Memang ada sebagian kalangan yang mengatakan bahwa hadits Asma` binti Abu
Bakar dianggap dhaif, tapi tidak berdiri sendiri, karena ada qarinah yang
menguatkan melalui riwayat Asma` binti Umais yang menguatkan hadits tersebut.
Sehingga ulama modern sekelas Nasiruddin Al-Bani sekalipun meng-hasankan
hadits tersebut sebagaimana tulisan beliau 'hijab wanita muslimah', 'Al-Irwa`,
shahih Jamius Shaghir dan `Takhrij Halal dan Haram`.

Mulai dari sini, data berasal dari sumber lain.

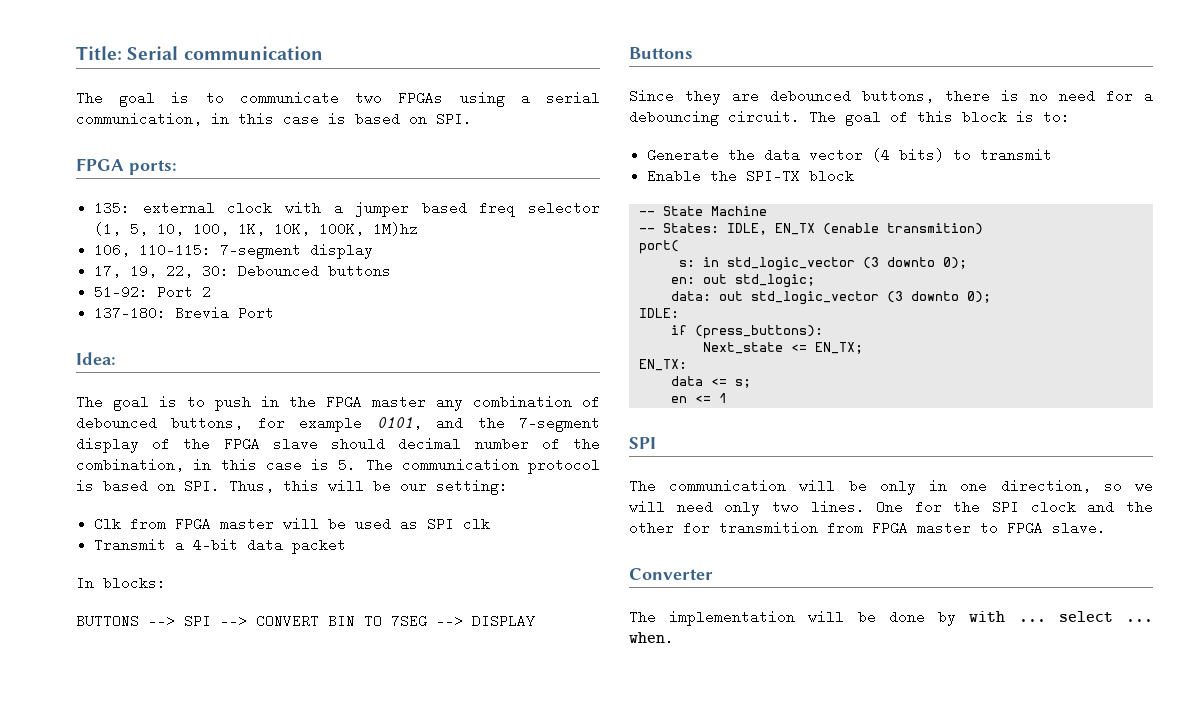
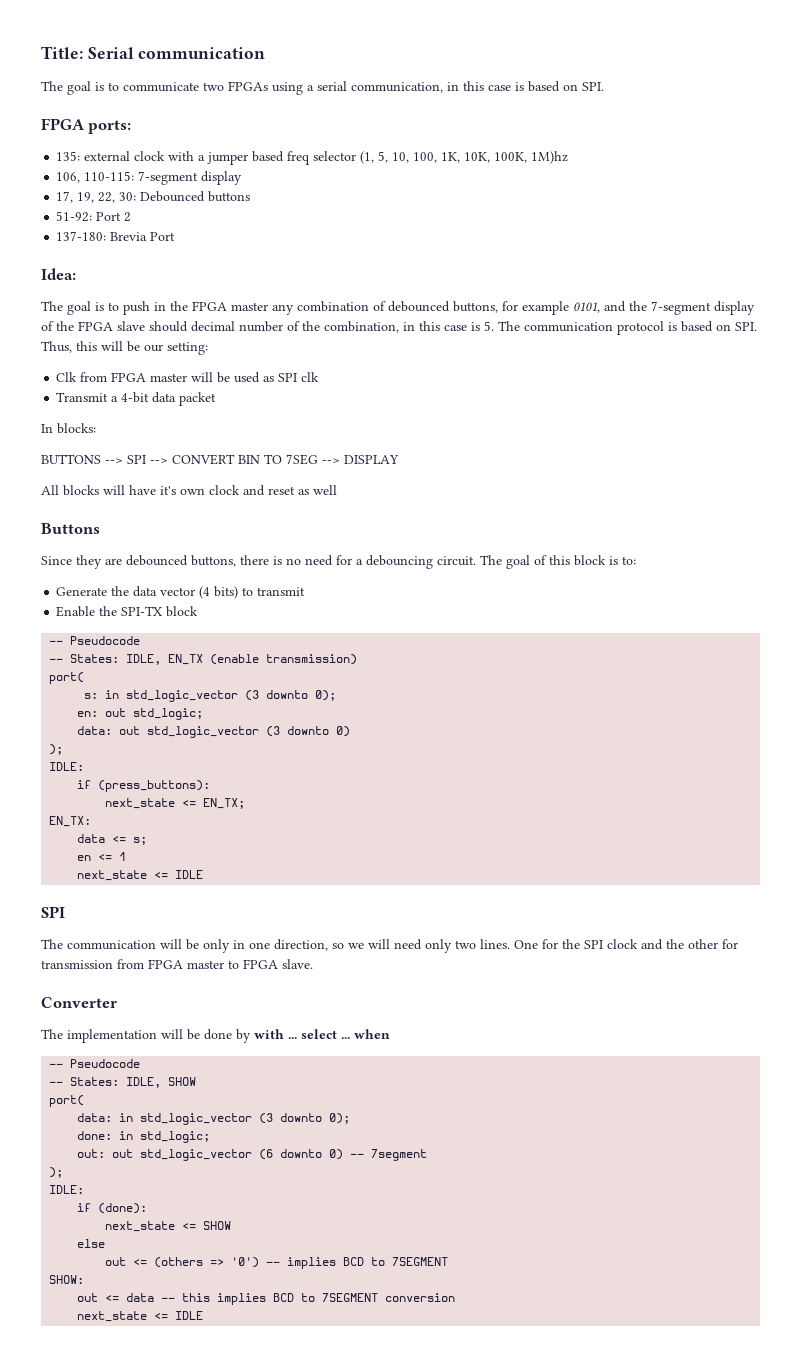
(535, 621) none -> [41,485,337,496] // All blocks will have it's own clock and reset as well
[662,206,767,216] State Machine -> [70,636,141,645] Pseudocode
[886,223,983,235] transmition) -> [266,654,358,665] transmission)
[966,291,991,303] 0); -> [336,726,351,737] [49,744,64,755] 0) // );
[702,342,783,354] Next_state -> [105,798,176,809] next_state
(727, 398) none -> [77,870,204,881] // next_state <= IDLE
[719,521,818,535] transmition -> [41,960,113,969] transmission
[629,631,674,645] when. -> [354,1029,390,1039] [49,1059,141,1068] [49,1077,197,1088] [49,1095,85,1107] [77,1113,351,1125] [77,1131,211,1143] [77,1149,428,1161] [49,1167,64,1178] [49,1185,85,1194] [77,1203,148,1214] [105,1221,232,1232] [77,1239,106,1248] [105,1257,449,1269] [49,1275,85,1284] [77,1293,456,1305] [77,1311,204,1322] when // -- Pseudocode // -- States: IDLE, SHOW // port( // data: in std_logic_vector (3 downto 0); // done: in std_logic; // out: out std_logic_vector (6 downto 0) -- 7segment // ); // IDLE: // if (done): // next_state <= SHOW // else // out <= (others => '0') -- implies BCD to 7SEGMENT // SHOW: // out <= data -- this implies BCD to 7SEGMENT conversion // next_state <= IDLE

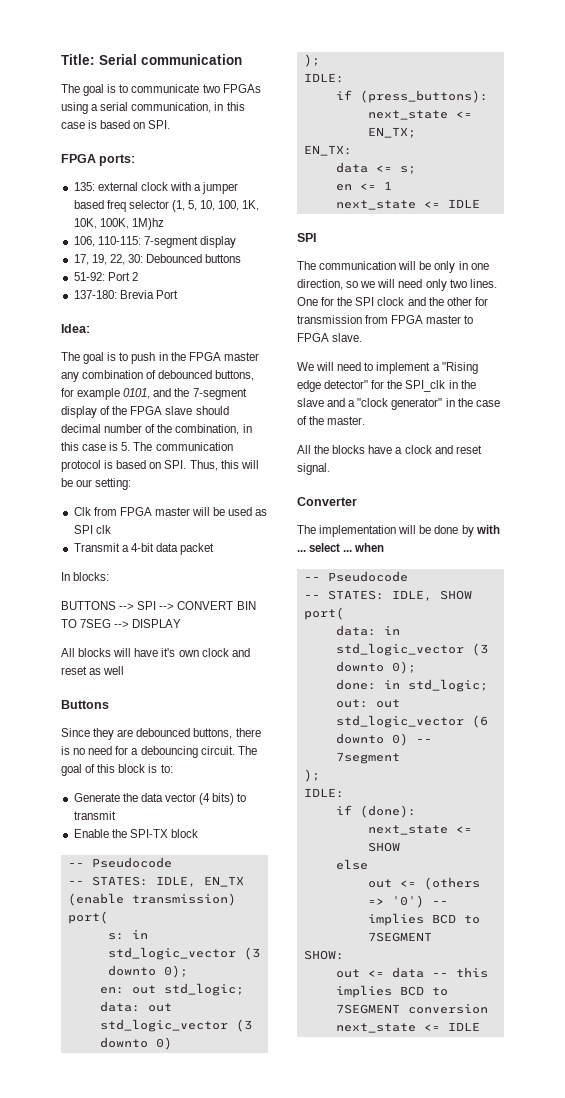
[70,654,120,663] States: -> [91,876,148,886] STATES:
(313, 964) none -> [297,362,478,374] [297,380,476,392] [297,398,500,410] [297,416,366,425] [297,445,482,454] [297,463,330,475] // We will need to implement a "Rising edge detector" for the SPI_clk in the slave and a "clock generator" in the case of the master. // All the blocks have a clock and reset signal.
[70,1077,120,1086] States: -> [327,590,384,600] STATES:

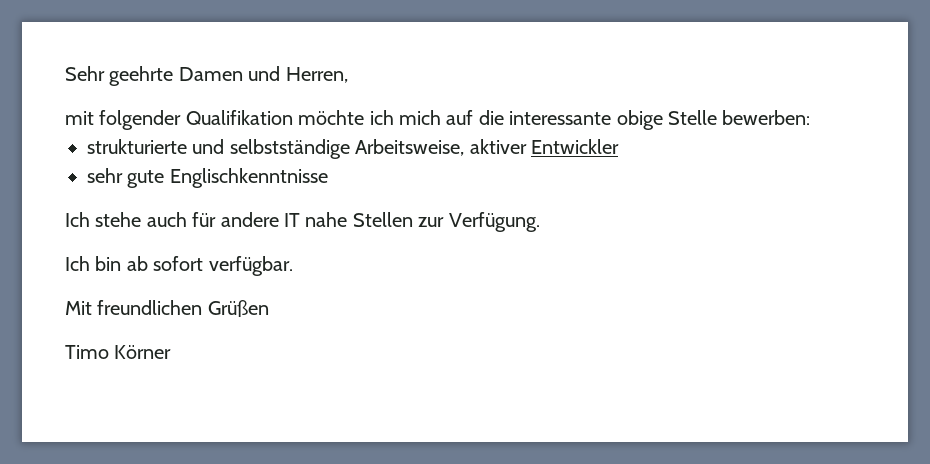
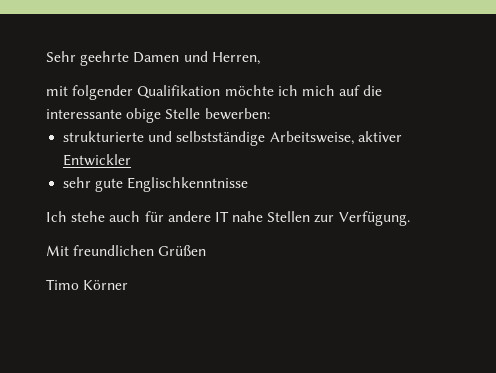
[65,256,293,276] // Ich bin ab sofort verfügbar. -> (410, 218) none

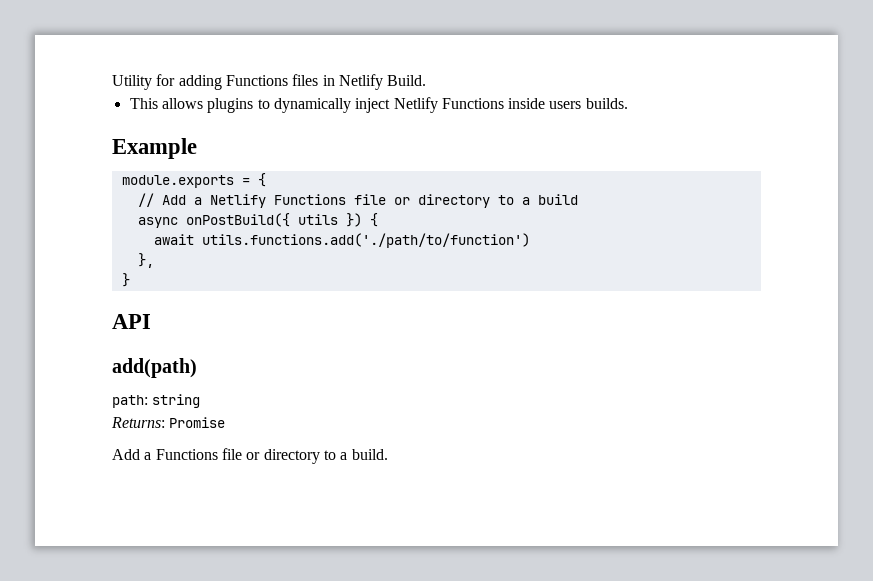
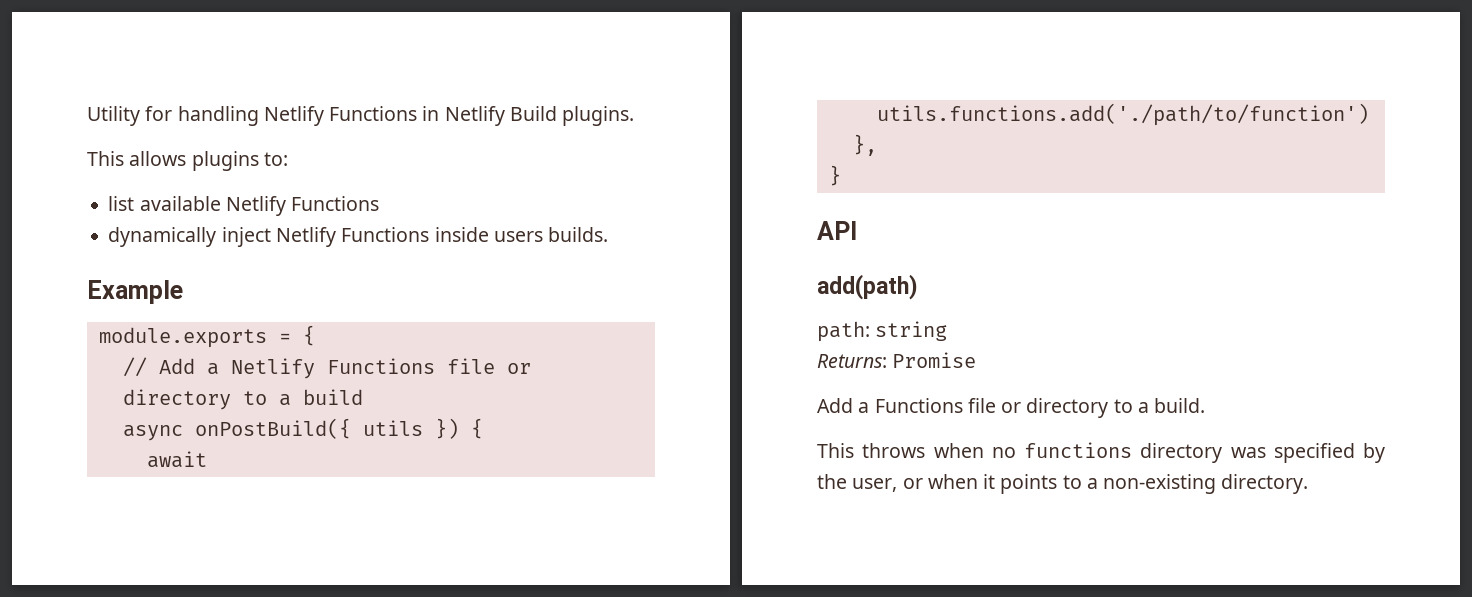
[178,74,427,90] [129,98,270,113] adding Functions files in Netlify Build. // This allows plugins to -> [177,106,635,126] [87,151,288,171] [108,196,380,216] handling Netlify Functions in Netlify Build plugins. // This allows plugins to: // list available Netlify Functions //
(388, 454) none -> [817,442,1385,463] [817,474,1309,494] // This throws when no functions directory was specified by the user, or when it points to a non-existing directory.

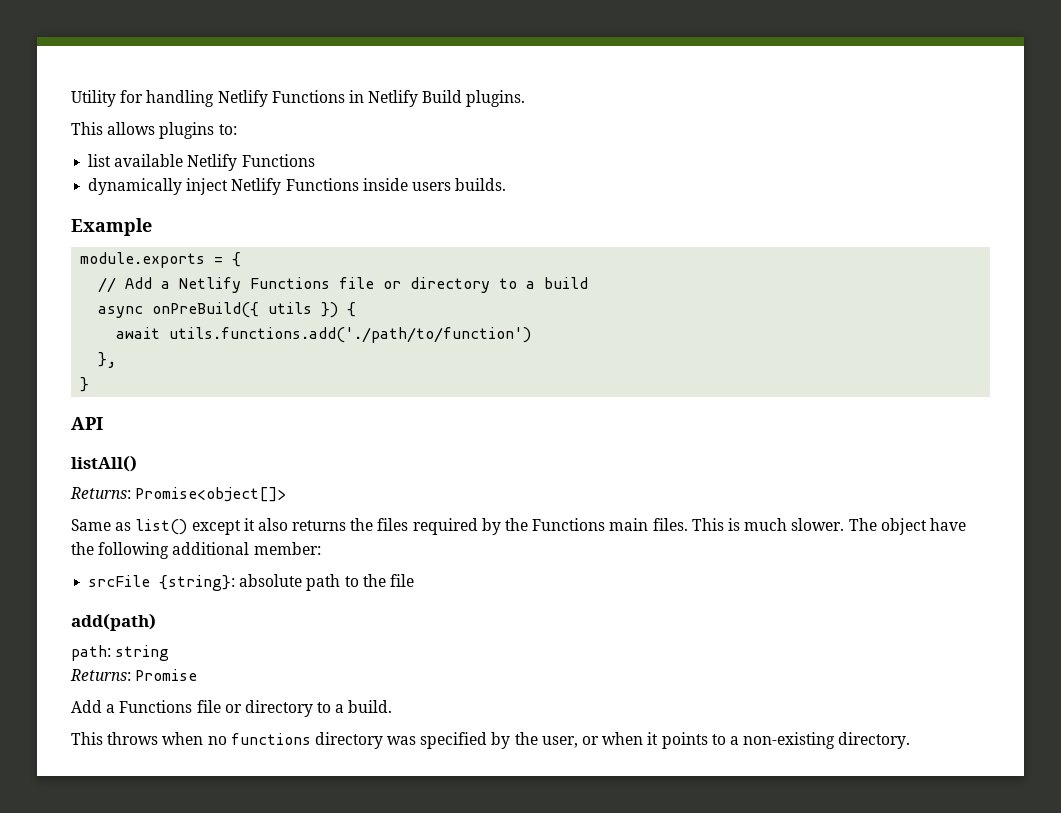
[194,418,351,439] onPostBuild({ -> [152,302,260,318] onPreBuild({
(857, 230) none -> [71,455,137,472] [70,487,287,502] [71,518,966,535] [71,542,321,559] [88,574,414,591] // listAll() // Returns: Promise<object[]> // Same as list() except it also returns the files required by the Functions main files. This is much slower. The object have the following additional member: // srcFile {string}: absolute path to the file

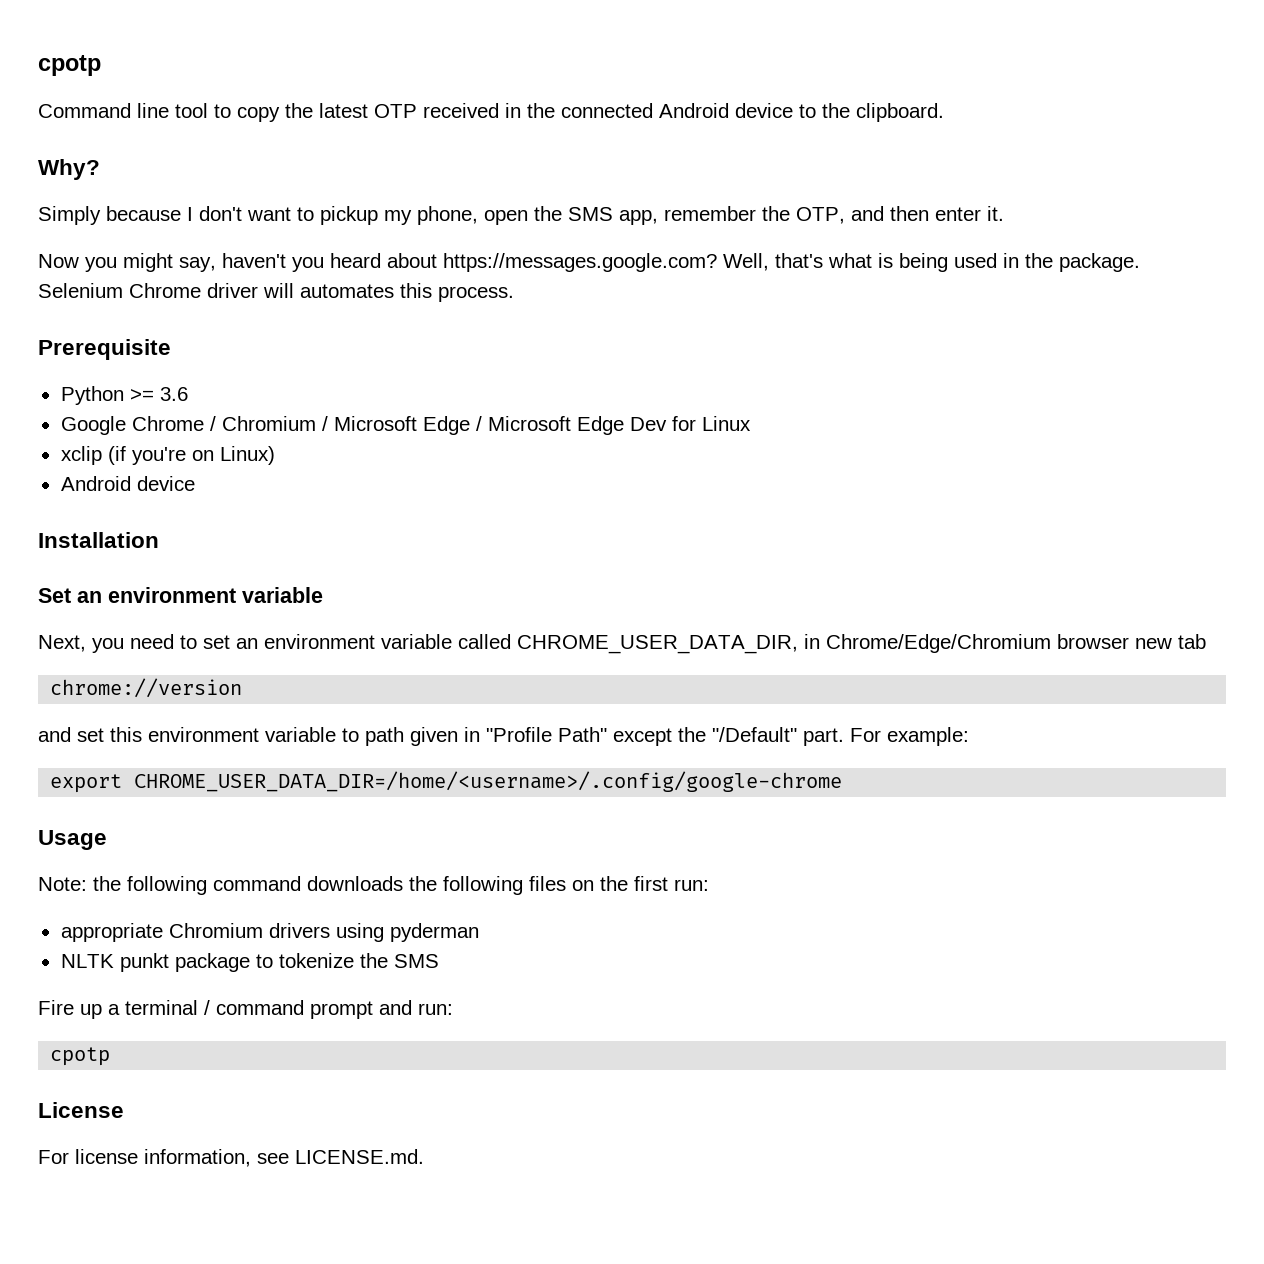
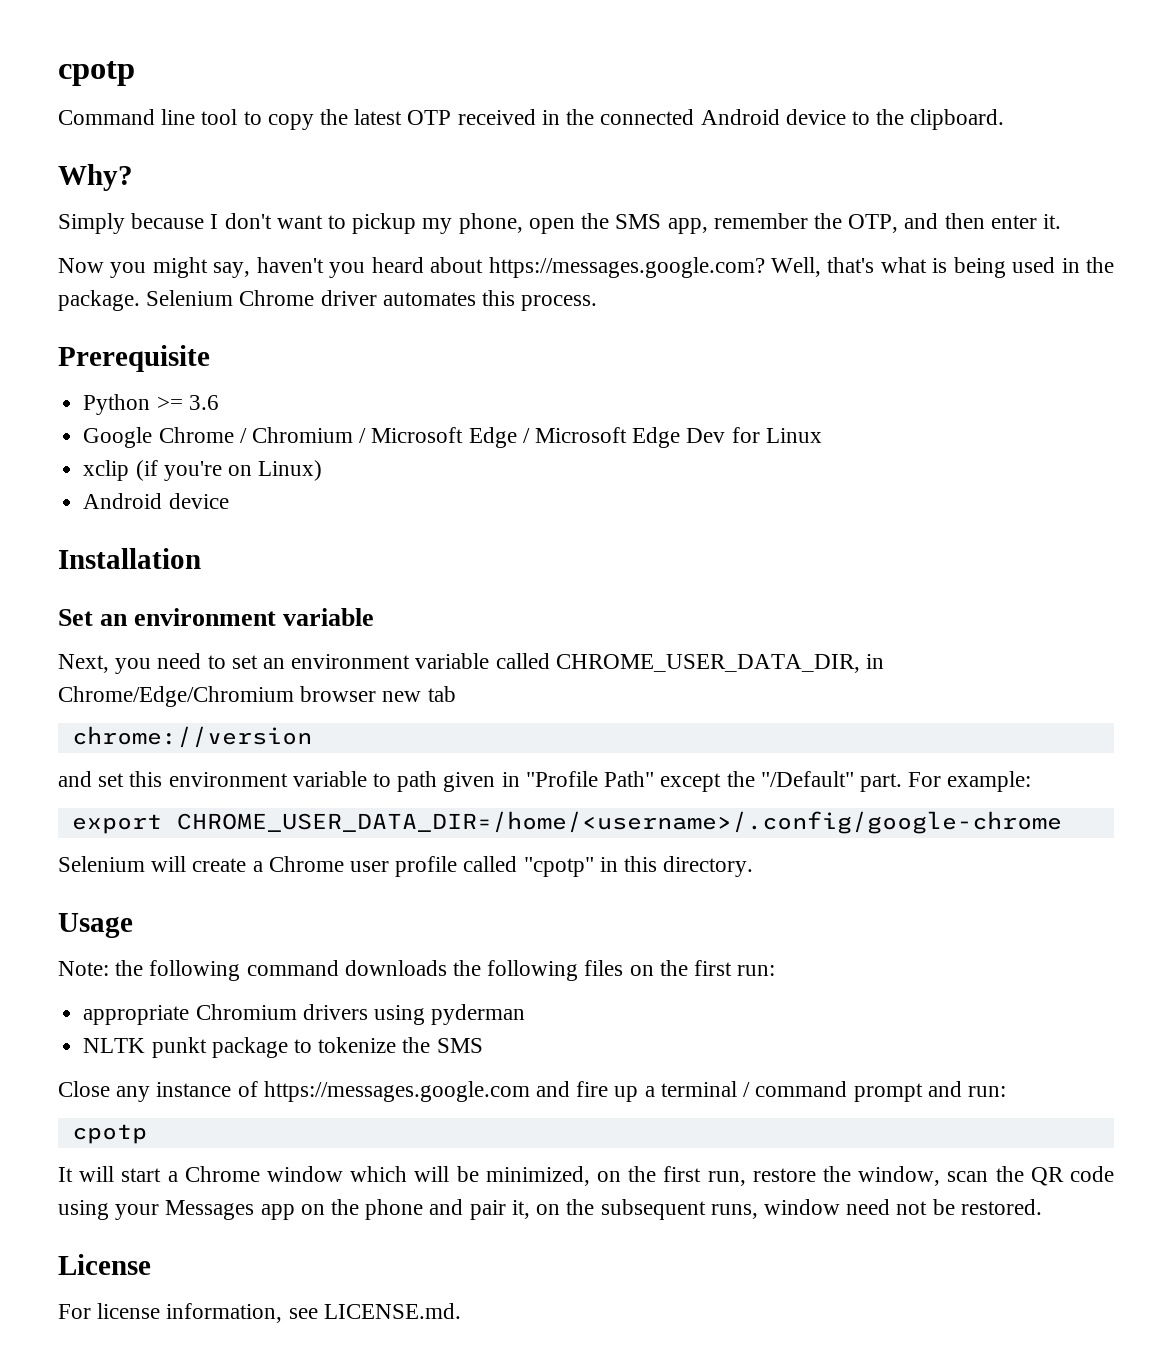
[263,283,294,298] will -> (377, 298) none
(843, 781) none -> [58,856,754,877] // Selenium will create a Chrome user profile called "cpotp" in this directory.
[38,1000,74,1015] Fire -> [58,1081,609,1102] Close any instance of https://messages.google.com and fire
(111, 1056) none -> [58,1166,1115,1186] [58,1199,1042,1220] // It will start a Chrome window which will be minimized, on the first run, restore the window, scan the QR code using your Messages app on the phone and pair it, on the subsequent runs, window need not be restored.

Apa batasan aurat seorang wanita di hadapan sesama wanita muslimah, wanita fajirah dankâfirah?
Jawab:
Asy-Syaikh Muhammad bin Shalih Al-’Utsaimin rahimahullâh memfatwakan: “Aurat wanita di hadapan
sesama wanita tidaklah berbeda karena perbedaan agama. Sehingga aurat wanita dengan wanita
muslimah sama dengan aurat wanita kafirah, dan aurat dengan wanita yang ‘afîfah (menjaga
kehormatan diri) sama dengan aurat wanita fajirah. Kecuali bila di sana ada sebab lain yang
mengharuskan untuk lebih menjaga diri. Akan tetapi wajib kita ketahui bahwa aurat itu bukan diukur
dari pakaian, karena yang namanya pakaian itu harus menutupi tubuh. Walaupun aurat wanita dengan
sesama wanita adalah antara pusar dan lutut, akan tetapi pakaian itu satu perkara sedangkan aurat
perkara lain. Seandainya ada seorang wanita mengenakan pakain yang menutup tubuhnya dengan
baik/rapi kemudian tampak dadanya atau kedua buah dadanya karena satu dan lain hal di hadapan
wanita lain1, sementara dia telah mengenakan pakaian yang menutupi tubuhnya dengan baik, maka hal
ini tidak apa-apa. Adapun bila ia mengenakan pakaian pendek yang hanya menutupi pusar sampai ke
lututnya dengan alasan aurat wanita dengan sesama wanita adalah dari pusar ke lutut maka hal ini
tidak boleh, dan aku tidak yakin ada orang yang berpandangan demikian.”